● How to complete this task
How many lines in the rows below contain the string "maken"? Reply with the number only.

● Provided records
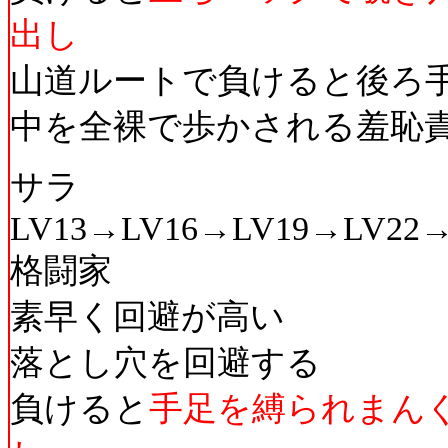
出し
山道ルートで負けると後ろ
中を全裸で歩かされる羞恥
サラ
LV13→LV16→LV19→LV22
格闘家
素早く回避が高い
落とし穴を回避する
負けると
手足を縛られまん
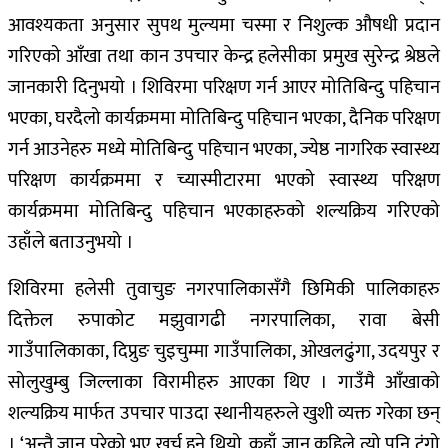
आवश्यकता अनुसार सुपथ मुल्यमा चस्मा र निशुल्क औषधी प्रदान
गरिएको आँखा तथा कान उपचार केन्द्र हलेसीका प्रमुख सुरेन्द्र श्रेष्ठले
जानकारी दिनुभयो । शिविरमा परिक्षण गर्न आएर मोतिबिन्दु पहिचान
भएका, घरदैलो कार्यक्रममा मोतिबिन्दु पहिचान भएका, दैनिक परिक्षण
गर्न आउनेहरु मध्ये मोतिबिन्दु पहिचान भएका, ज्येष्ठ नागरिक स्वास्थ्य
परिक्षण कार्यक्रममा र च्यास्मीटारमा भएको स्वास्थ्य परिक्षण
कार्यक्रममा मोतिबिन्दु पहिचान भएकाहरुको शल्यक्रिय गरिएको
उहाँले बताउनुभयो ।
शिविरमा हलेसी तुवाचुङ नगरपालिकासँगै छिमिकी पालिकाहरु
दिक्तेल रुपाकोट मझुवागढी नगरपालिका, रावा बेसी
गाउँपालिकाका, दिप्रुङ चुइचुम्मा गाउँपालिका, ओखलढुंगा, उदयपुर र
सोलुखुम्बु जिल्लाका विरामीहरु आएका थिए । गाउँमै आँखाको
शल्यक्रिय मार्फत उपचार पाउदा स्थानीयहरुले खुशी व्यक्त गरेका छन्
। ‘अन्तै जानु परेको भए खर्च हुने थियो, कहाँ जानु कहिले त्यो पनि टुंगो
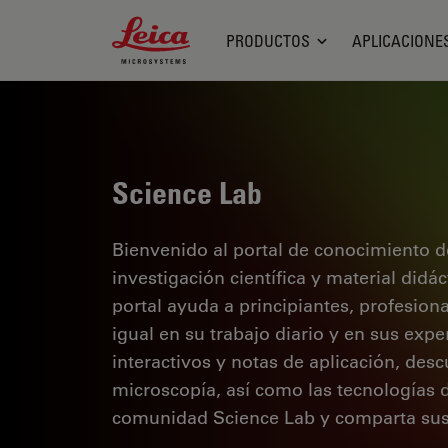
Leica Microsystems Logo
PRODUCTOS
APLICACIONE
Science Lab
Bienvenido al portal de conocimiento d
investigación científica y material didá
portal ayuda a principiantes, profesion
igual en su trabajo diario y en sus expe
interactivos y notas de aplicación, des
microscopía, así como las tecnologías 
comunidad Science Lab y comparta sus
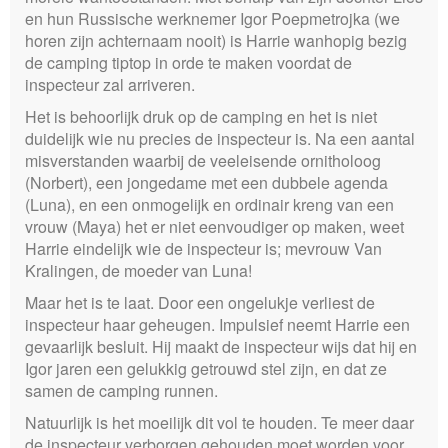
en hun Russische werknemer Igor Poepmetrojka (we
horen zijn achternaam nooit) is Harrie wanhopig bezig
de camping tiptop in orde te maken voordat de
inspecteur zal arriveren.
Het is behoorlijk druk op de camping en het is niet
duidelijk wie nu precies de inspecteur is. Na een aantal
misverstanden waarbij de veeleisende ornitholoog
(Norbert), een jongedame met een dubbele agenda
(Luna), en een onmogelijk en ordinair kreng van een
vrouw (Maya) het er niet eenvoudiger op maken, weet
Harrie eindelijk wie de inspecteur is; mevrouw Van
Kralingen, de moeder van Luna!
Maar het is te laat. Door een ongelukje verliest de
inspecteur haar geheugen. Impulsief neemt Harrie een
gevaarlijk besluit. Hij maakt de inspecteur wijs dat hij en
Igor jaren een gelukkig getrouwd stel zijn, en dat ze
samen de camping runnen.
Natuurlijk is het moeilijk dit vol te houden. Te meer daar
de inspecteur verborgen gehouden moet worden voor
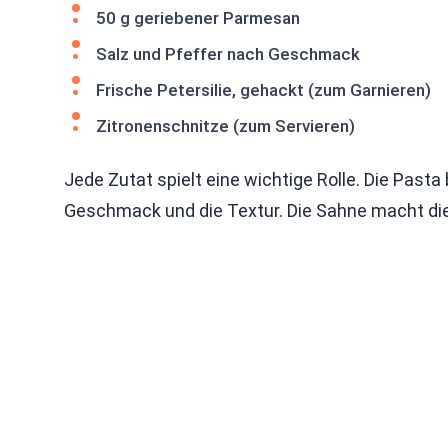
50 g geriebener Parmesan
Salz und Pfeffer nach Geschmack
Frische Petersilie, gehackt (zum Garnieren)
Zitronenschnitze (zum Servieren)
Jede Zutat spielt eine wichtige Rolle. Die Pasta 
Geschmack und die Textur. Die Sahne macht die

● Result below
2